BEGIN
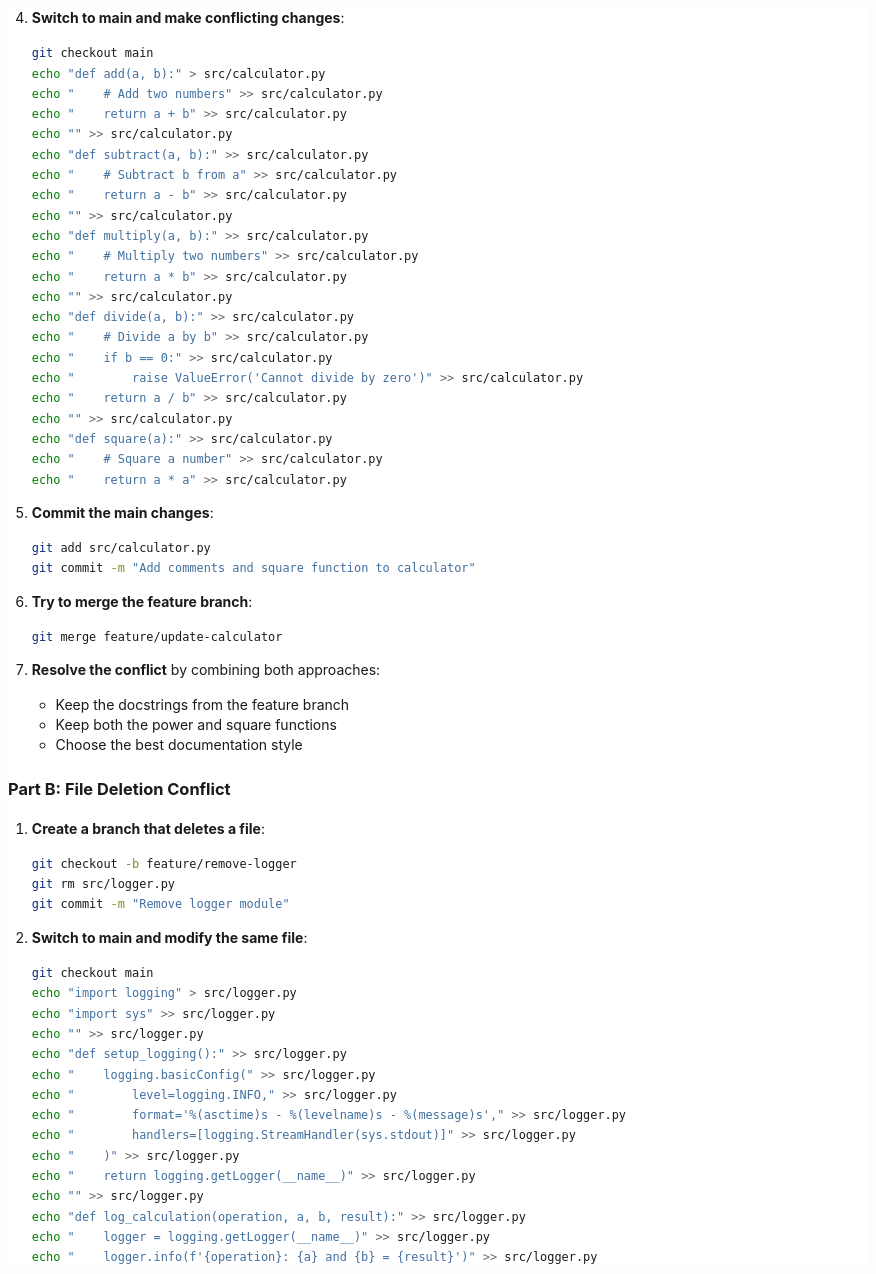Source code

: 4. **Switch to main and make conflicting changes**:
   ```bash
   git checkout main
   echo "def add(a, b):" > src/calculator.py
   echo "    # Add two numbers" >> src/calculator.py
   echo "    return a + b" >> src/calculator.py
   echo "" >> src/calculator.py
   echo "def subtract(a, b):" >> src/calculator.py
   echo "    # Subtract b from a" >> src/calculator.py
   echo "    return a - b" >> src/calculator.py
   echo "" >> src/calculator.py
   echo "def multiply(a, b):" >> src/calculator.py
   echo "    # Multiply two numbers" >> src/calculator.py
   echo "    return a * b" >> src/calculator.py
   echo "" >> src/calculator.py
   echo "def divide(a, b):" >> src/calculator.py
   echo "    # Divide a by b" >> src/calculator.py
   echo "    if b == 0:" >> src/calculator.py
   echo "        raise ValueError('Cannot divide by zero')" >> src/calculator.py
   echo "    return a / b" >> src/calculator.py
   echo "" >> src/calculator.py
   echo "def square(a):" >> src/calculator.py
   echo "    # Square a number" >> src/calculator.py
   echo "    return a * a" >> src/calculator.py
   ```

5. **Commit the main changes**:
   ```bash
   git add src/calculator.py
   git commit -m "Add comments and square function to calculator"
   ```

6. **Try to merge the feature branch**:
   ```bash
   git merge feature/update-calculator
   ```

7. **Resolve the conflict** by combining both approaches:
   - Keep the docstrings from the feature branch
   - Keep both the power and square functions
   - Choose the best documentation style

### Part B: File Deletion Conflict
1. **Create a branch that deletes a file**:
   ```bash
   git checkout -b feature/remove-logger
   git rm src/logger.py
   git commit -m "Remove logger module"
   ```

2. **Switch to main and modify the same file**:
   ```bash
   git checkout main
   echo "import logging" > src/logger.py
   echo "import sys" >> src/logger.py
   echo "" >> src/logger.py
   echo "def setup_logging():" >> src/logger.py
   echo "    logging.basicConfig(" >> src/logger.py
   echo "        level=logging.INFO," >> src/logger.py
   echo "        format='%(asctime)s - %(levelname)s - %(message)s'," >> src/logger.py
   echo "        handlers=[logging.StreamHandler(sys.stdout)]" >> src/logger.py
   echo "    )" >> src/logger.py
   echo "    return logging.getLogger(__name__)" >> src/logger.py
   echo "" >> src/logger.py
   echo "def log_calculation(operation, a, b, result):" >> src/logger.py
   echo "    logger = logging.getLogger(__name__)" >> src/logger.py
   echo "    logger.info(f'{operation}: {a} and {b} = {result}')" >> src/logger.py
   ```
END
What you need to do>
Copy out the lines above exactly, beginning at the one that contains "5. **Commit the" and ending at the one that contains "- Keep both the power and square functions".

Answer for this exercise>
5. **Commit the main changes**:
   ```bash
   git add src/calculator.py
   git commit -m "Add comments and square function to calculator"
   ```

6. **Try to merge the feature branch**:
   ```bash
   git merge feature/update-calculator
   ```

7. **Resolve the conflict** by combining both approaches:
   - Keep the docstrings from the feature branch
   - Keep both the power and square functions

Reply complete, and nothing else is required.